中国の江沢民元国家主席が11月30日、死去した。1989年の天安門事件直後から中国共産党総書記となり、1993年からは国家主席となった。1998年には江沢民氏は来日して、機会あるごとに日本側に「中国への侵略を反省していない」として「歴史の直視」を高圧的に求めた。宮中晩餐会でも同様に日本側への「教訓」を非礼にも指示した。
江氏は中国の国内でも反日教育を進め、各地に日本軍の残虐行為を宣伝する展示を建設した。
私はその江沢民氏が国家主席を務めて、反日政策を推進した1998年から2000年末にかけて産経新聞の初代中国総局長として北京に駐在した。中国側の反日キャンペーンをいやというほど体験した。報道もした。

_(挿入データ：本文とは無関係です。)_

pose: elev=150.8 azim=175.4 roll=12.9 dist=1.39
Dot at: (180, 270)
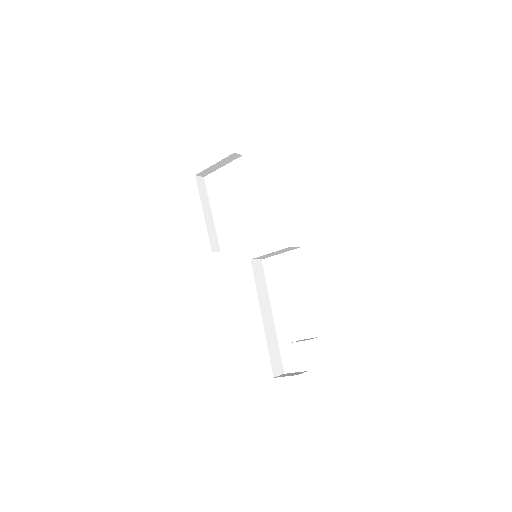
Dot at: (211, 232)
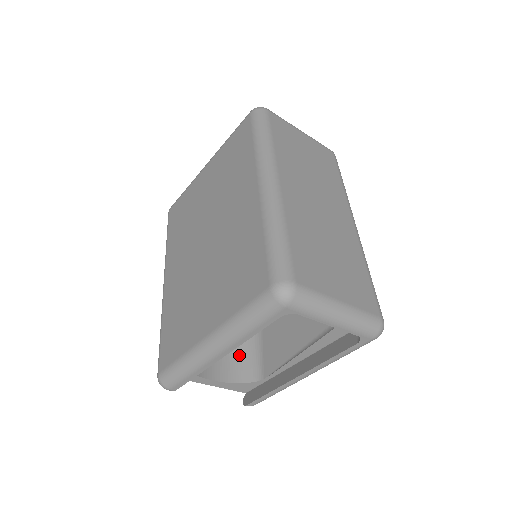
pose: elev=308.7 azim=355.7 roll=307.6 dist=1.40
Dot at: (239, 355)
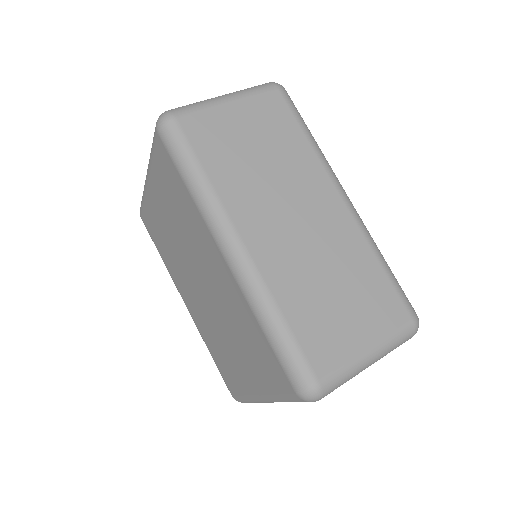
Dot at: occluded
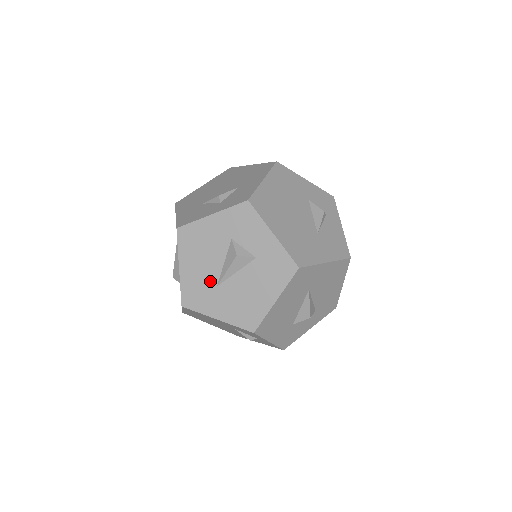
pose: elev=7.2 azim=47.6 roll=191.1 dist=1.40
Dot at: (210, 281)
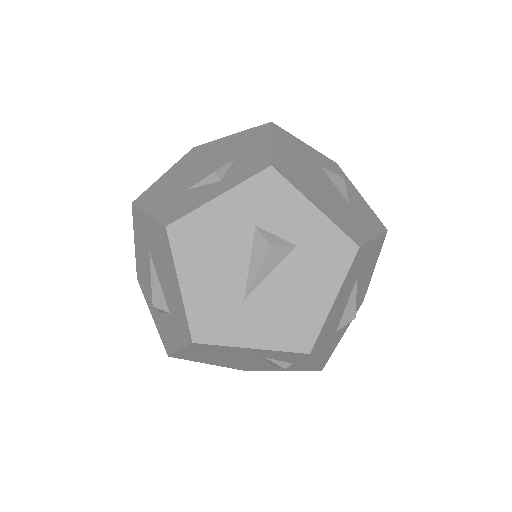
Dot at: (232, 294)
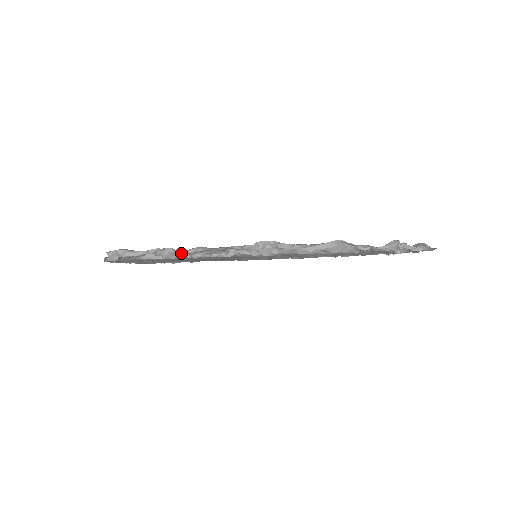
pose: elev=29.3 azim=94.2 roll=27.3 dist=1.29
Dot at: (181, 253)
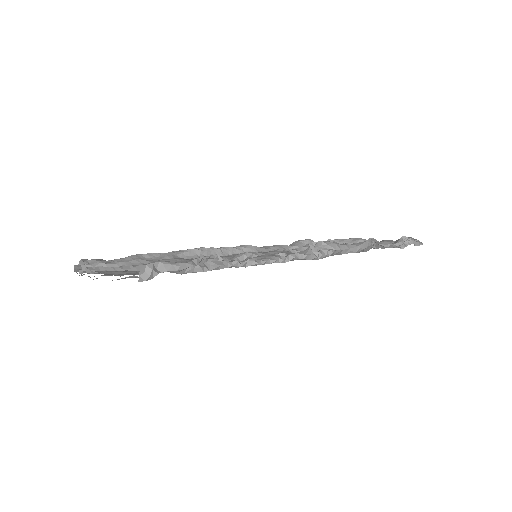
Dot at: (229, 261)
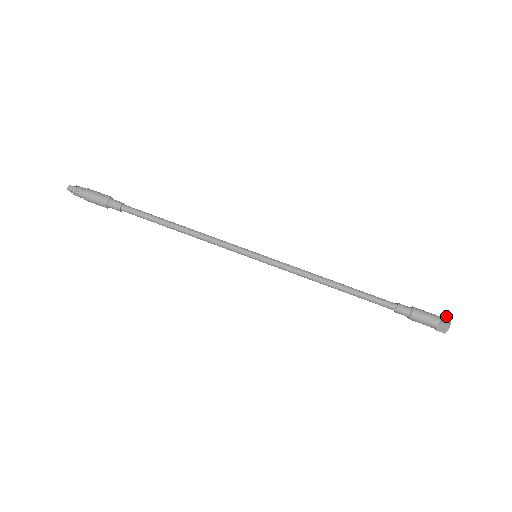
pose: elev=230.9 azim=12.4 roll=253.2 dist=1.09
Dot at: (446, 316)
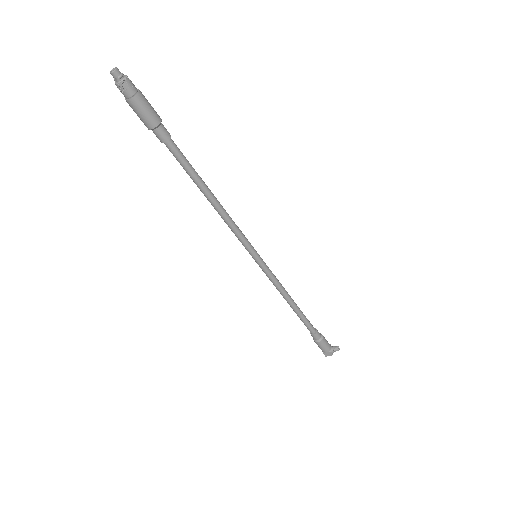
Dot at: (337, 349)
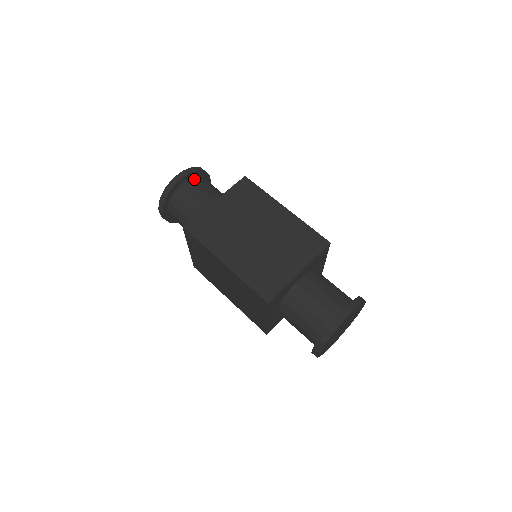
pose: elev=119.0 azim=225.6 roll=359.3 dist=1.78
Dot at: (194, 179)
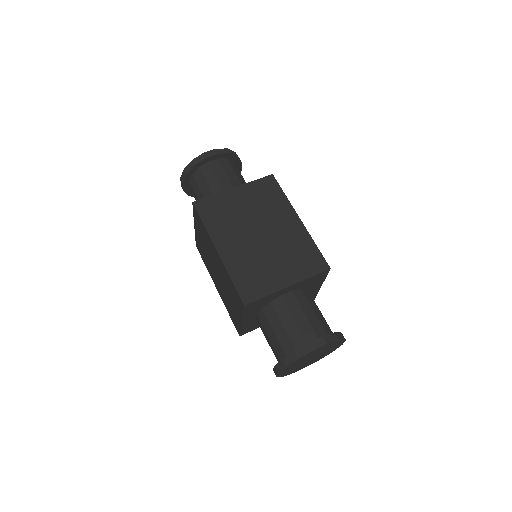
Dot at: (224, 161)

だがそれにしても江沢民氏はいったいなぜ、これほどに日本に対する負の認識を激しく保ち続けたのだろうか。この点、私は北京での駐在を始めて間もない1998年12月にかなり核心を衝くともいえる報道をした。江沢民氏がなぜ日本を嫌い、憎むのか、という点の由来についてだった。
▲写真:左から江沢民の妻王冶坪と江沢民、明仁天皇とその妻美智子皇后(1998年11月25日 日本・東京) 出典:Photo by noboru hashimoto/Corbis via Getty Images
以下その当時の記事を紹介しながら、解説しよう。江沢民氏の死去という歴史の刻み目に立って、というような意味からである。
『【北京8日=古森義久】1998年十一月下旬の訪日で日本側に「正確な歴史認識」を迫り続けた中国の江沢民国家主席が十月の中台会談で台湾側に対し、戦争の体験に由来する日本人への「痛恨」をいまも抱いているという激しい心情を吐露していたことが八日までに明らかとなった。
江主席はこの会談で台湾問題に関しても、そもそも日本が台湾を「不沈空母」にした歴史の経緯が大きな要因だとして日本を非難したという。江主席のこの種の個人的な対日観の表明は今回の訪日で日本側の官民を驚かせた激しい日本非難の背景の一端を初めて体系的に明示したといえる。』